文档摘录 »
一只猫和八个词汇

2019-06-28 02:37赵荔红
天涯 2019年3期
关键词:猫咪

命名

生在庭院的猫咪,三个月大了,其中一个,成为我家一员。我给他命名:姓黄——披一身橘黄底褐色条纹闪闪发亮的华美皮毛;名英俊——有一张忠厚老实的包子脸;字黄爱中西——如今他日日与一堆中西书籍作伴,触目所见,只有书;号无事忙——就像那个大观园里多情、单纯的怡红公子,尽日忙些无用之事。

所供数据 »
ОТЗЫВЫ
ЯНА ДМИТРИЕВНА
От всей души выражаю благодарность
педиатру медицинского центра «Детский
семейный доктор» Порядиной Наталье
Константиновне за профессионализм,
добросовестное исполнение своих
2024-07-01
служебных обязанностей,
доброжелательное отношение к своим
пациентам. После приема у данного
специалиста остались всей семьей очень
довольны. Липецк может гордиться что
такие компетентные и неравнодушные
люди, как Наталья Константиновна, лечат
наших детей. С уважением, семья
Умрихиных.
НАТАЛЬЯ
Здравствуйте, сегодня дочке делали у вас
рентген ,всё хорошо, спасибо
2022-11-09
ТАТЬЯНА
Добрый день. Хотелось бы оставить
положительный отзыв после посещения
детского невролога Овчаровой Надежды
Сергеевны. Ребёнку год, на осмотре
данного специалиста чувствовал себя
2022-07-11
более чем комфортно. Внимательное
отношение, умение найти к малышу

...

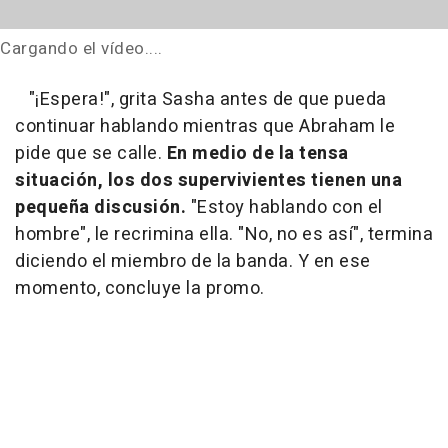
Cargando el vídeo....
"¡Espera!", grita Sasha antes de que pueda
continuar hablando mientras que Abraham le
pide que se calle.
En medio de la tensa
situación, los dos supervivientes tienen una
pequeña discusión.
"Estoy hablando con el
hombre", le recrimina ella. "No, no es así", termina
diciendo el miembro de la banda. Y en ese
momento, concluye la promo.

任务单 1 »
在这篇写猫的文档摘录里,“我”给猫取的号是什么?
任务单 2 »
接着最后一句,续写这篇写猫的文档摘录。

任务答复 1 »
无事忙。

任务答复 2 »
古人以地名、氏族、父姓、赐姓、官职等等,作为姓氏、字号。如同父母给子女、皇帝给臣民、哲学家给万物、上帝给造化自然,我也来为我的猫命名。我得意洋洋,拿这些名字呼唤他。猫并不理我。只得改口叫“猫”,或模仿他的声音(咪呜、缪呜、喵呜、喵嗷、呼呼、噜噜,视情绪变化,声音略不相同,最近他哑哑地发出颤音,好似变声少年,自言自语地嗯嗯,如同孩童应答,有时他竟发出咩咩声,好像他是只羊,难道他还会发出牛或驴的叫声)。我轻声唤猫,他抬头看看我(发亮、乌黑、迷人的瞳孔啊,有时是深不可测的全黑;黑暗中,猫的眼睛变成两个闪闪发亮的玻璃球、夜空中的星、海底的夜明珠、隧道里的探照灯;日光下,又变成两泓布满黄绿水草的湖水,闪动着两尾小黑鱼;瞌睡时,他的眼窝慢慢凹成杏仁碗来盛一只小黑蚂蚁……)。更直接的是,撬开猫罐头微细地咔哒一声,或轻轻敲击猫碗,无论藏身何处,我的“无事忙”都会迅速窜到你跟前。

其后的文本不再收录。